## Data shown
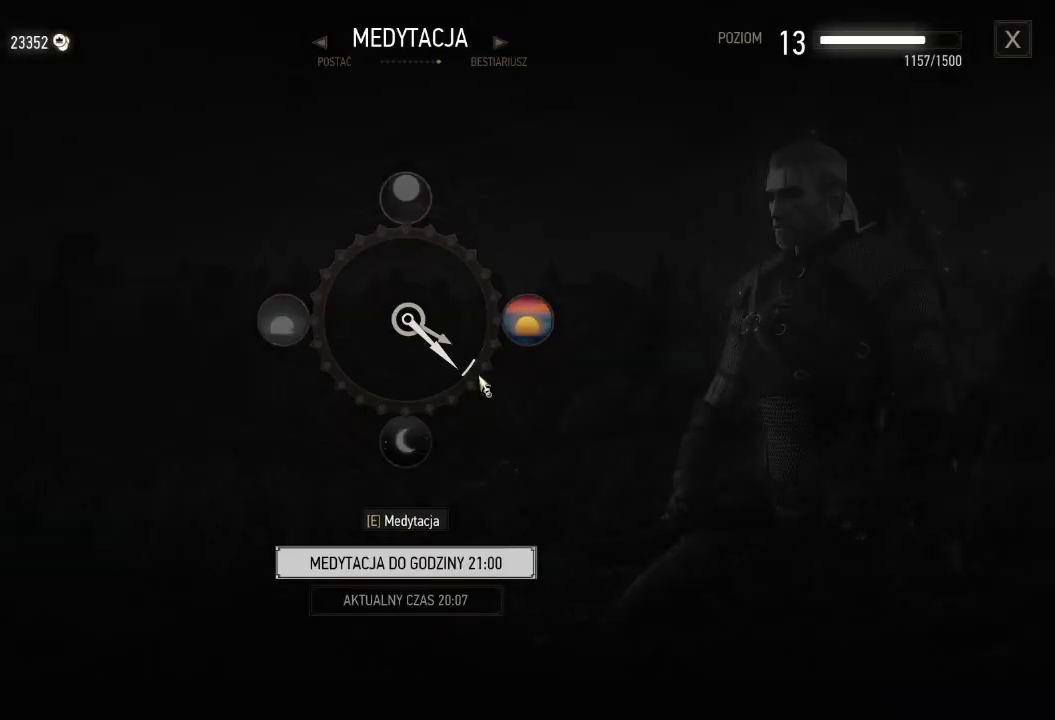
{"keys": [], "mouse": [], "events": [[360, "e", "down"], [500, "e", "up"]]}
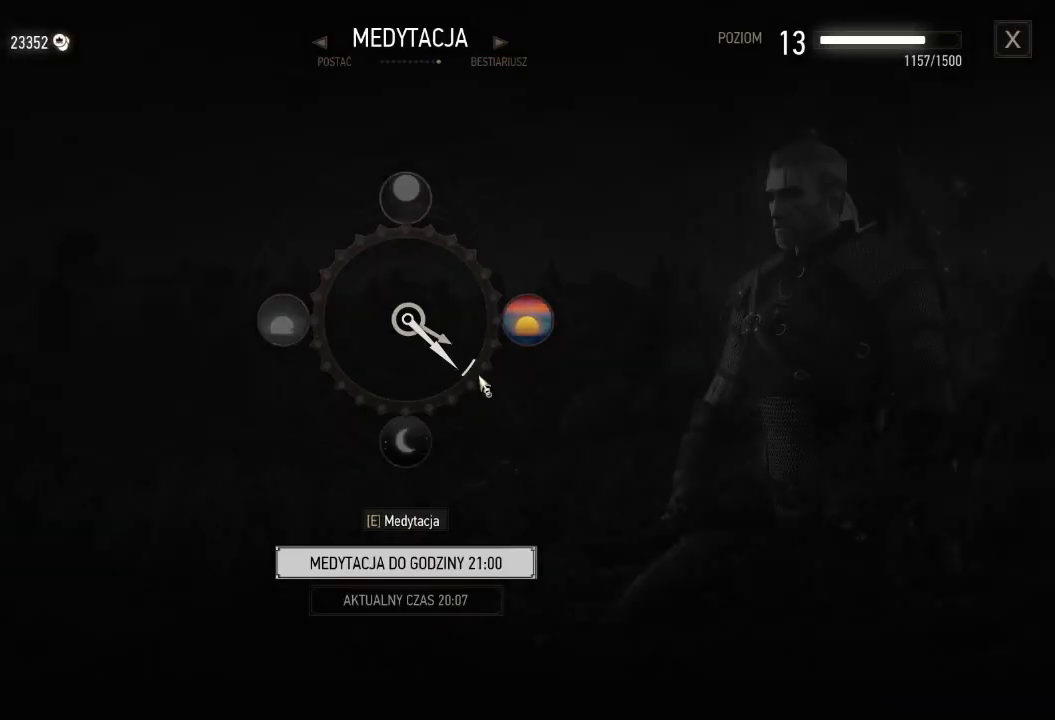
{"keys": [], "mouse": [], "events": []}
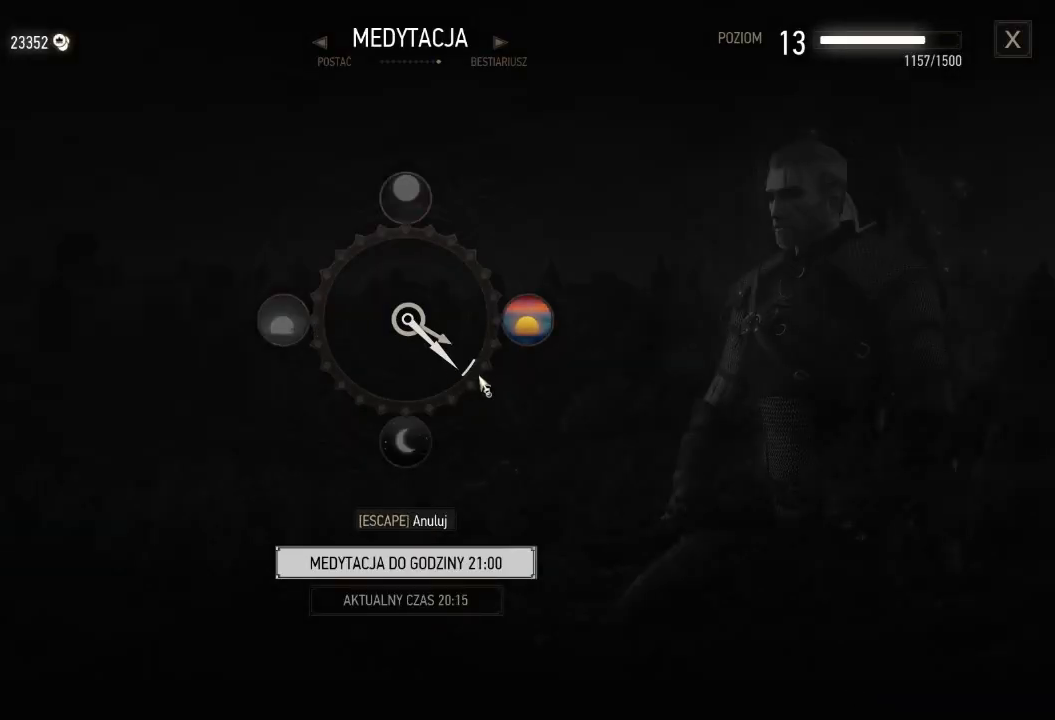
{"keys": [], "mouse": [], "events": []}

## Exercise directions
Restate the whole listing above exactly, except for its images.

## Your response
{"keys": [], "mouse": [], "events": [[360, "e", "down"], [500, "e", "up"]]}
{"keys": [], "mouse": [], "events": []}
{"keys": [], "mouse": [], "events": []}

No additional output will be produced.